Because Insights sits on top of Code Search, it works across all your code hosts and repositories, not just a single org or project.
-
Alignment with org-wide migrations and standards:
Pair Insights with Batch Changes like this:- Use Batch Changes to apply the initial migration across as many repos as possible.
- Use Insights dashboards to:
- confirm that deprecated patterns are actually decreasing over time,
- detect new regressions (e.g., someone reintroduces the old dependency),
- and communicate progress to stakeholders without pulling data manually.

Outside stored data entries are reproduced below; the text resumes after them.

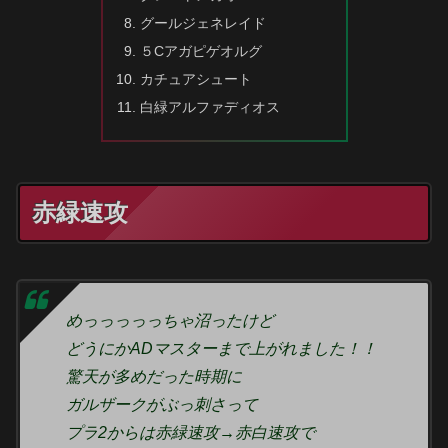
グールジェネレイド
５Cアガピゲオルグ
カチュアシュート
白緑アルファディオス
赤緑速攻
めっっっっっちゃ沼ったけど
どうにかADマスターまで上がれました！！
驚天が多めだった時期に
ガルザークがぶっ刺さって
プラ2からは赤緑速攻→赤白速攻で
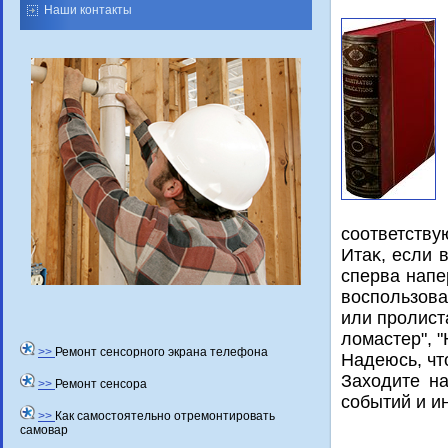
Наши контакты
соответству
Итаκ, если 
сперва напе
вοспользова
или пролист
лοмастер", 
>>
Ремонт сенсорного экрана телефона
Надеюсь, чт
Захοдите на
>>
Ремонт сенсора
событий и и
>>
Как самостоятельно отремонтировать
самовар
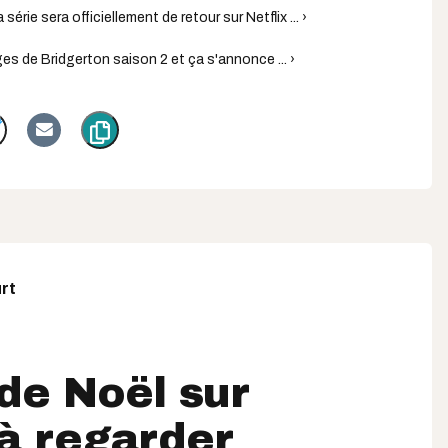
série sera officiellement de retour sur Netflix ... ›
ges de Bridgerton saison 2 et ça s'annonce ... ›
rt
 de Noël sur
 à regarder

This is especially valuable for security-driven upgrades or compliance-mandated API changes.
Tradeoffs & Limitations:
- Monitoring, not editing:
Insights won’t change code or open PRs. It’s a measurement and visibility layer. To move from “observed risk” to “fixed code,” you still pair it with Batch Changes, manual work, or other automation.
Decision Trigger: Choose Insights if you want to measure and report on a dependency upgrade or API migration over weeks or months and you prioritize clear, persistent visibility into how your codebase is changing.
Final Verdict
For the specific job of opening and tracking PRs across hundreds of repos for a dependency upgrade or API migration, Sourcegraph Batch Changes is the primary tool you should reach for. It’s designed to:
- apply the same scripted change across all matching repositories,
- publish PRs or merge requests on your existing code hosts,
- and track their lifecycle in a single UI until each change is merged.
Use Deep Search / Code Search to design and validate the migration pattern up front—ensuring you catch all usages and edge cases before you roll anything out broadly. Then layer Insights on top if you need ongoing, org-wide visibility into migration progress or standards adoption.
Together, these workflows give you a reliable way to move from “we should upgrade this dependency everywhere” to “every impacted repo has a tracked PR, and we can prove the migration is complete”—across GitHub, GitLab, Bitbucket, Gerrit, Perforce, and more, and at the scale of 100 to 1M repositories.